The girlfriend of Las Vegas gunman Stephen Paddock, Marilou Danley, has returned to the United States, LAX Airport, on Tuesday evening.
When she arrived at the airport, officials said FBI agents met Danley, 62, the AP reported. She “was not placed under arrest and it was not known when, or if, Danley would agree to be interviewed,” according to the LA Times report.
Danley told immigration officials in Los Angeles that she was stressed but gave her word to Las Vegas police that she would return to the U.S., and she kept her promise. She also noted she wants to know what happened.
“We’re happy that she is back here to shed some light and we hope we can eventually discover the reason why he, Paddock, went out doing that very tragic thing,” Adelio Angelito S. Cruz, the Consul General at the Philippines consulate in Los Angeles, told by phone on Wednesday.
Soon after her boyfriend, Stephan Paddock, carried out the deadliest shooting in the United States history, Marilou Danley did not appear to be in a panic, reportedly telling a family member she had a “clean conscience.”
Authorities in the US, Philippines and Australia have been involved in the search for Danley, in the hope, she might be able to shed some light on the motive behind the deadliest mass shooting in modern US history.
“No one can put the puzzles together, no one, except Marilou, because Steve is not here to talk anymore. Only Marilou can maybe help,” her sister said.

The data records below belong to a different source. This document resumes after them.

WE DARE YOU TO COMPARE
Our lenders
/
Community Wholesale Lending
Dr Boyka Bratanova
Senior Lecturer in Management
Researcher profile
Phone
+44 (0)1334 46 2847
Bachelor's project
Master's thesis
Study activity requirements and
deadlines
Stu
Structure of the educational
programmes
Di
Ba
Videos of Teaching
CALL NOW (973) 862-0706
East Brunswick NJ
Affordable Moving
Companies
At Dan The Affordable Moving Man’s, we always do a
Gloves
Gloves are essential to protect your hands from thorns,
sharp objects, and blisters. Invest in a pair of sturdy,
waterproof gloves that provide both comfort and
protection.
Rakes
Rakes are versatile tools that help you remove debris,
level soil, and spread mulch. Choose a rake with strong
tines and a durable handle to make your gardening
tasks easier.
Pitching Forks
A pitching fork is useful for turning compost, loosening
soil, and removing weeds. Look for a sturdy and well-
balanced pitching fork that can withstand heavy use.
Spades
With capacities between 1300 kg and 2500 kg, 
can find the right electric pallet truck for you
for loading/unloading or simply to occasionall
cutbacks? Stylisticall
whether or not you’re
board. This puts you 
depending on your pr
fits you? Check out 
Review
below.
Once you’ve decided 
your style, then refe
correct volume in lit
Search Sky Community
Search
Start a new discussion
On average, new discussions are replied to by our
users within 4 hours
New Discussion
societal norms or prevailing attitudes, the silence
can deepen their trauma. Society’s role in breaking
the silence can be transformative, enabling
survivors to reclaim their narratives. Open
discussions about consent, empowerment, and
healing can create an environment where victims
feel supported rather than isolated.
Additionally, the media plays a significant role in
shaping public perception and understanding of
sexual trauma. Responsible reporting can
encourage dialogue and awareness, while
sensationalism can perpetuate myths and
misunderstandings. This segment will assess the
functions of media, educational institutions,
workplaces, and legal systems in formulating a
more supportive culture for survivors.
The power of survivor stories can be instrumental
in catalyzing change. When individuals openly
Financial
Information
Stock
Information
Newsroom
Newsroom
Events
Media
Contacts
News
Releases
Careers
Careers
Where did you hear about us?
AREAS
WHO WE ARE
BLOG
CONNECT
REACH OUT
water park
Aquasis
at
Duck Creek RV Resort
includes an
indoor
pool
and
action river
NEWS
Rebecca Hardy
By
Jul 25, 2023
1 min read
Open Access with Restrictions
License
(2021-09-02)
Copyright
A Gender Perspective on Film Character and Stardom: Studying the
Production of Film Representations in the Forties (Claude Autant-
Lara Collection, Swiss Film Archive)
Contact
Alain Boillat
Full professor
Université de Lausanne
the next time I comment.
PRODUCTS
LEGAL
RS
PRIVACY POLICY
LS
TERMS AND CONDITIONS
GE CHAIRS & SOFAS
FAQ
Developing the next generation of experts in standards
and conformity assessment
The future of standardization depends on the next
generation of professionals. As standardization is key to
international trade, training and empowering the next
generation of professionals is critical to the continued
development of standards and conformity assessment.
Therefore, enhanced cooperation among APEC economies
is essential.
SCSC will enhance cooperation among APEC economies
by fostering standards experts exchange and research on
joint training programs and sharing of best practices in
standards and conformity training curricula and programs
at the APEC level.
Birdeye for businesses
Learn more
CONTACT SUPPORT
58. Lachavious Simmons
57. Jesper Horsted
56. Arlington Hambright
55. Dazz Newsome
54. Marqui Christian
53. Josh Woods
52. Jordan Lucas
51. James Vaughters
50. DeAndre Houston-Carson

“She probably was even more shocked than us because she is more closer to him than us. You know, to be able to find out the person you love and live with can do such a thing? And you thought you know the person yourself.”
“If Marilou was there, this maybe did not happen because she will not let it happen.”
Authorities say that before the shooting, Paddock transferred a large amount of money — $100,000 — to someone in the Philippines, possibly his girlfriend. Eric Paddock said he now believes his brother may have been trying to manage for Danley to be abroad before carrying out his massacre.
Investigators are still trying to trace the large wire transfer and are checking reports Paddock had been gambling more than $10,000 per day before the massacre, a U.S. official briefed by law enforcement told the Associated Press.
Paddock killed 59 innocent people and injured more than 520 before taking his own life, moments before the team of police officers stormed his room at the hotel.
Police said Danley was Paddock’s roommate and companion, according to the AP, but they described the mass shooting as a “lone wolf” attack, and it is not clear what Paddock’s motive was for the mass shooting.